● **Compiti**:
[A] Nell'articolo sull'omicidio di Rossella Nappini, a che ora gli agenti della squadra mobile hanno fermato il principale sospettato?
[B] Riprendi l'articolo sull'omicidio di Rossella Nappini subito dopo la sua ultima frase e portalo avanti.

● **Estratto del testo**:
****

Ha portato con sé un coltello e ha aspettato che rientrasse in casa della madre. Il presunto assassino di Rossella Nappini, l’infermiera 52enne uccisa a coltellate lunedì pomeriggio nell’androne di un palazzo del Trionfale a Roma, la stava aspettando. La situazione inizialmente tranquilla è trascesa poco dopo, quando la donna è uscita insieme al 45enne di nazionalità marocchina. Poco dopo è stata uccisa con almeno venti coltellate. Il principale sospettato è stato fermato alle 4 di notte dagli agenti della squadra mobile di Roma. A lui gli inquirenti, coordinati dalla Procura, sono arrivati al termine di una indagine lampo: in Questura sono stati ascoltati per tutta la notte diversi testimoni che conoscevano la vittima e che hanno collaborato a rintracciare il sospettato. Determinanti per individuare l’uomo il racconto fornito dalla madre della vittima e l’analisi delle telecamere presenti in zona. Il 45enne è accusato di omicidio con l’aggravante della premeditazione. “Purtroppo questa volta non sono riuscita a salvarti. Una cosa è certa, starai vicino a papà come volevi. RIP sorellina mia”, ha scritto sul profilo Facebook Monica Nappini, sorella di Rossella.

La madre della vittima, ha raccontato alla Polizia che il 45enne fermato si trovava in casa con loro prima dell’omicidio. Rossella Nappini è uscita dalla abitazione della mamma con il suo presunto assassino per andare al bancomat, dove avrebbe dovuto effettuare un prelievo di denaro. Questo particolare ha fatto pensare agli investigatori che il movente, oltre che sentimentale, potrebbe essere anche di natura economica. L’infermiera, intorno alle 17 di lunedì, è stata aggredita dopo una breve lite: poi le coltellate, in sequenza, in varie parti del corpo. Molti condomini e vicini hanno sentito le urla.

Il 45enne fermato – che ora è a Regina Coeli – è stato bloccato dagli investigatori della Sezione Omicidi della Squadra Mobile mentre si trovava ancora nel suo appartamento, poco distante dal luogo dell’omicidio. È un operaio che in passato aveva effettuato dei lavori nello stabile teatro del delitto. Secondo quanto riportato dalle agenzie di stampa, stava preparando la fuga. Il 45enne aveva avuto in passato una relazione con la vittima ma non è il padre dei due figli della donna. I poliziotti della Squadra Mobile non hanno trovato al momento il coltello con cui Rossella Nappini è stata colpita a morte: per tutta la giornata la polizia l’ha cercata anche nei cassonetti dell’immondizia.

****

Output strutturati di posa
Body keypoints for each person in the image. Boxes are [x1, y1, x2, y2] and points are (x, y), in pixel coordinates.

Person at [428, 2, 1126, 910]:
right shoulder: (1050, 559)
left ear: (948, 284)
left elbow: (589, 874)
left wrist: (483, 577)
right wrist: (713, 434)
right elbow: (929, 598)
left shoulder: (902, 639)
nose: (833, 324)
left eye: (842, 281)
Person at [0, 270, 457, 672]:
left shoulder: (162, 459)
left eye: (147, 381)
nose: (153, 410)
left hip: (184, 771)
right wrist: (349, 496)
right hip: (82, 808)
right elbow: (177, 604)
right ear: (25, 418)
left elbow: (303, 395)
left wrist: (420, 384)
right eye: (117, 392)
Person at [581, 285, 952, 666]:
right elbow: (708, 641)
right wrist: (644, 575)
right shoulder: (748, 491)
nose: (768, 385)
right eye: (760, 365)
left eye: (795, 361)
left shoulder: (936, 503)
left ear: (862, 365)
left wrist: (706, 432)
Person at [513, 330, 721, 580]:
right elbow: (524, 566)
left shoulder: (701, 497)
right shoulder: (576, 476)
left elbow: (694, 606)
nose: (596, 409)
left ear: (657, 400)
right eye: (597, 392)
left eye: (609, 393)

****

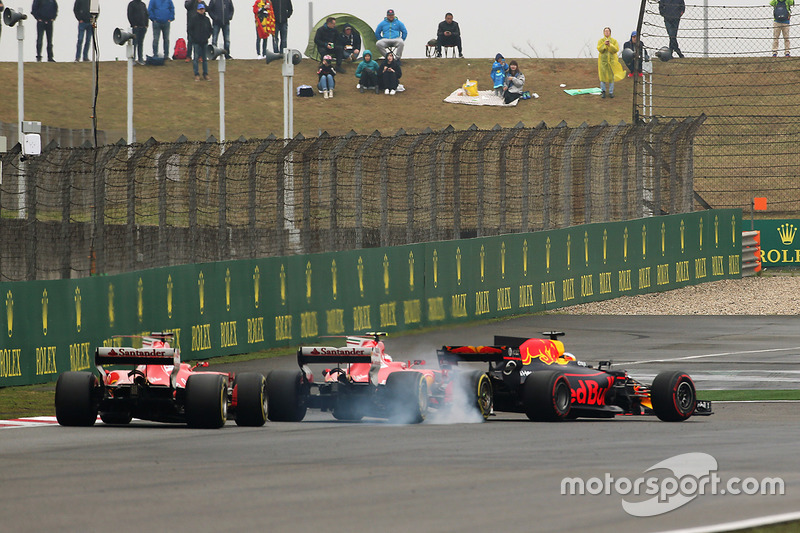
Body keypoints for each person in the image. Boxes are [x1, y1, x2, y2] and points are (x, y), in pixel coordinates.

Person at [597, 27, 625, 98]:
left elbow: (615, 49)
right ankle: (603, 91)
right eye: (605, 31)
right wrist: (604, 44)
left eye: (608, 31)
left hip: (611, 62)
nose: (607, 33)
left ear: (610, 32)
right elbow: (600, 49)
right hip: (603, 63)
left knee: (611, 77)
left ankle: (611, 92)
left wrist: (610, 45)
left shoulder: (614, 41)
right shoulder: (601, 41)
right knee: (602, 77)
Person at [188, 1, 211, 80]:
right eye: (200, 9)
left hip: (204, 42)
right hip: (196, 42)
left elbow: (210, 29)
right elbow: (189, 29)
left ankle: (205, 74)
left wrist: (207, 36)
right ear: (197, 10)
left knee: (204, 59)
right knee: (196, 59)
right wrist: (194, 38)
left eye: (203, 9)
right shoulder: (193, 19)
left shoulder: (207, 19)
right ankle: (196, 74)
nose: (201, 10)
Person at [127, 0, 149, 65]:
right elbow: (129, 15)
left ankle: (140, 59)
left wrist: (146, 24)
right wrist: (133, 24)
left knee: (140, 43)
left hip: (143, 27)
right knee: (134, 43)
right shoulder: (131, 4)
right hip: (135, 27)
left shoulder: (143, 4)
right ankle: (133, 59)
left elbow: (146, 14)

****

● **Elenco risposte**:
[A] Alle 4 di notte.

[B]
La vittima è stata ritrovata nell’androne del palazzo in cui viveva a Roma, in via Giuseppe Allievo, nella zona di Trionfale-Primavalle: presentava diversi segni di coltellate sull’addome. Verrà nominato oggi il medico legale che dovrà effettuare l’autopsia. Il perito della Procura di Roma dovrà stabilire quali dei colpi inferti sono stati mortali. Durante il sopralluogo sulla scena del crimine, gli agenti della squadra mobile e la polizia scientifica ne avrebbero contati almeno una ventina. A ritrovare il cadavere sono stati due studenti che hanno visto il corpo della donna in una pozza di sangue intorno alle ore 17 e hanno chiamato la polizia. Molti residente nel palazzo hanno riferito di aver sentito delle grida poco prima del ritrovamento del corpo e poi successivamente avrebbero visto un uomo allontanarsi dal luogo dell’omicidio. Non si esclude che prima dell’accoltellamento la vittima abbia avuto un litigio con il suo assassino.

Rossella Nappini lavorava come infermiera all’ospedale San Filippo Neri, vicino al luogo del delitto. “È stata uccisa una donna, ancora una volta. Questa donna era una nostra infermiera, lavorava all’ospedale San Filippo Neri. Era parte integrante della nostra comunità ed è doveroso che tutta la Asl Roma 1 si unisca simbolicamente nel cordoglio – insieme al commissario Quintavalle e alla Direzione Aziendale – e nella espressione di ferma condanna della violenza, in ogni sua forma”, scrive sul profilo Facebook l’ospedale dove lavorava Rossella Nappini. “Un femminicidio – prosegue il post – non è mai solo un episodio di cronaca. Per questo non dobbiamo mai cedere alla banalizzazione di un simile dramma ma restare vicini a questa famiglia e a quella di tutte le vittime. Non esistono motivazioni reali per simili gesti, si tratta di una barbarie che dovrebbe farci riflettere e vergognare tutti”, conclude l’ospedale.